## GIVEN ENTRIES
***
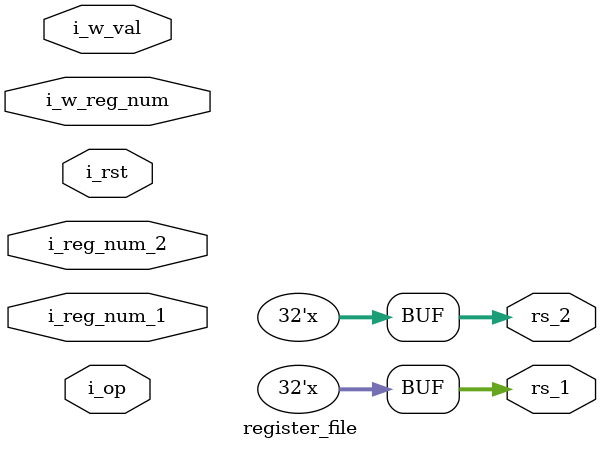
<source format=v>
module register_file(input i_rst,
					 input[4:0] i_reg_num_1,
                     input[4:0] i_reg_num_2,
                     input[4:0] i_w_reg_num,
                     input[31:0] i_w_val,
		             input i_op,
                     output reg[31:0] rs_1,
                     output reg[31:0] rs_2);
       
	integer i;              
	reg[31:0] registers[4:0];

	always@(i_rst) begin
		if (i_rst == 1) begin
			for (i = 0; i < 32; i++) begin
				registers[i] <= 0;
			end
		end
	end
	
	 
    always @(i_op)
    begin
		if (i_op == 0) begin
			$display("000 %d", i_op);
    		rs_1 <= registers[i_reg_num_1]; 
			rs_2 <= registers[i_reg_num_2];
		end
        if (i_op == 1) begin
			$display("111 %d", i_op);
    		registers[i_w_reg_num] <= i_w_val;
		end
    end
endmodule
             
             
             
             

</source>
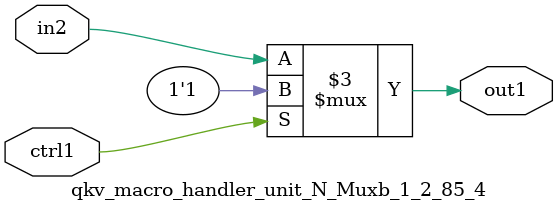
<source format=v>

`timescale 1ps / 1ps


module qkv_macro_handler_unit_N_Muxb_1_2_85_4( in2, ctrl1, out1 );

    input in2;
    input ctrl1;
    output out1;
    reg out1;

    
    // rtl_process:qkv_macro_handler_unit_N_Muxb_1_2_85_4/qkv_macro_handler_unit_N_Muxb_1_2_85_4_thread_1
    always @*
      begin : qkv_macro_handler_unit_N_Muxb_1_2_85_4_thread_1
        case (ctrl1) 
          1'b1: 
            begin
              out1 = 1'b1;
            end
          default: 
            begin
              out1 = in2;
            end
        endcase
      end

endmodule



</source>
***
## WHAT NEEDS TO BE DONE
Wherever the string "input" is found in the listing above, copy the line that contains it.

## RESULT BELOW
module register_file(input i_rst,
					 input[4:0] i_reg_num_1,
                     input[4:0] i_reg_num_2,
                     input[4:0] i_w_reg_num,
                     input[31:0] i_w_val,
		             input i_op,
    input in2;
    input ctrl1;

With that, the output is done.